M. Servonnat - Letzter Besitzer Biete das Kreuz zur Gemeinde für seine Erhaltung.

Ursprung und Geschichte

Das Kreuz von Saint-Pierre de Granges-le-Bourg ist ein Kreuz von Pfaden auf der alten Route, die die beiden Dörfer Granges-le-Bourg und Granges-la-Ville in Haute-Saône verbindet. Es gibt keine Aufzeichnungen über sein Erektionsdatum, aber sein Erhaltungszustand und seine besondere Form – mit dem Petrus auf der einen Seite und Christus auf der anderen – machen es zu einem bemerkenswerten Denkmal. Seine Lage, in der Nähe der Kirche St. Peter gewidmet, schlägt eine starke Verbindung mit lokalen Hingabe und religiösen Prozessionen.

Während der Pestepidemie von 1636-1637, die die Bevölkerung der beiden Dörfer dezimierte, wurden die lokalen Friedhöfe gesättigt. Nach mündlicher Tradition wurden die Leichen des Schädlings in der Nähe des St. Peters Kreuzes verbrannt, eine Hypothese, die durch die ausschließliche Nutzung von umliegenden Flächen als Weiden für fast 400 Jahre unterstützt wurde, um jegliche Nahrungspflanzen zu vermeiden. Dieser Ort wurde zum Schutzzeichen: Während der spanischen Grippe (1918-1919) rezitieren die Bewohner den Rosenkranz, um sich vor der Ansteckung zu schützen.

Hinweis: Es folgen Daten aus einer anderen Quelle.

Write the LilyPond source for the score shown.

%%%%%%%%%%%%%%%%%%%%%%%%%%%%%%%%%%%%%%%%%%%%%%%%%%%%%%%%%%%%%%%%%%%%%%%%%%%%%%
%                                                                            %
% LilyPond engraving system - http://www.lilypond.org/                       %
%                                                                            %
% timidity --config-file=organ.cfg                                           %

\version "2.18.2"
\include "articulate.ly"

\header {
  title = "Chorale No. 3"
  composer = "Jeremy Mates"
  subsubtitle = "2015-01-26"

Bis in die 1950er Jahre diente das Kreuz als Ruheplatz während der Rogations, einer liturgischen Praxis, die Pfarrgrenzen markierte und den göttlichen Schutz über die Kulturen forderte. Das historische Denkmal wurde am 26. November 1979 dank der Gabe seines letzten Besitzers, Herrn Servonnat, der Gemeinde erhalten. Diese Geste war dazu bestimmt, dieses lokale Erbe in situ zu erhalten, das auf seine Erinnerung und spirituelle Bedeutung für aufeinanderfolgende Generationen bezeugt.

Das St. Peter Kreuz verkörpert heute ein künstlerisches Erbe – mit seiner atypischen Ikonographie – und ein kollektives Gedächtnis, das mit Gesundheitskrisen verbunden ist. Seine Erhaltung und Schutz reflektieren die Anhaftung der Bewohner an diesen historischen Marker, sowohl religiöse als auch soziale, ihres Territoriums.